Things weren’t always this way. Until relatively recently, Supreme Court Justices were virtually always confirmed by overwhelming bipartisan majorities. Justice Scalia was confirmed 98-0. Justice Kennedy was confirmed 97-0. Even Justice Ruth Bader Ginsburg was confirmed with only three senators voting against her. Before the 1960s, most Justices were confirmed by voice votes, and Supreme Court confirmation hearings—if they occurred at all—received little public attention. The now-routine expectation that every Supreme Court nomination should be decided along partisan lines is really only a product of the last ten years.
On one view, the problem with our Supreme Court nomination process is that it has become hopelessly partisan. In a functional system, qualified nominees within the mainstream of legal thought would be confirmed with wide bipartisan support, as was the case for most of our history. But—even though both parties now generally view judicial nominations through a partisan lens—the two parties do not seem to be playing the same game. Conservative voters (and organizations) care more about the judiciary than their counterparts on the left. In the most recent presidential election, for example, among the one-fifth of the voters who said the Supreme Court was the single most important issue driving their voting decisions, 56 percent voted for Donald Trump. In other words, the portion of the electorate that is most motivated by judicial politics is disproportionately conservative. And it shows, not only in voting patterns but also in party discipline around confirmation votes.
Our current judicial-nomination process is unhealthy for both the judiciary itself and our democracy. It tends to make judges more partisan. While some legal scholars insist that there is no clear line between law and politics, there is a difference in most cases between lawmaking (which, in a democracy, should primarily be the function of elected politicians) and the application of law to particular cases—the domain of the courts. Judges who understand themselves primarily in partisan terms are likely to be poor judges.

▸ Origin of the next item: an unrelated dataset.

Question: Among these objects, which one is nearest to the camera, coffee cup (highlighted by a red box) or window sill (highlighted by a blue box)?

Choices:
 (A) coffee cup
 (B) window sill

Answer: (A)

The politicization of our judicial-nomination process also distorts our democracy by moving such nominations to the center of our politics, especially in presidential elections. This trend has been exacerbated in recent years by longer tenures of Supreme Court Justices. Because of increasing life spans and younger nominees, the average term of the typical Supreme Court Justice has doubled since 1900; it now stretches over a quarter century. As the tenure of Supreme Court Justices grows longer, so does the length of time between nominations, making the stakes for each nomination that much higher. While judicial nominations (particularly for the Supreme Court) are undoubtedly important, it is worth asking whether it is a healthy thing in a democracy for them to be the most important consideration for a fifth of the electorate. After all, the president—and the federal government as a whole—do many other important things.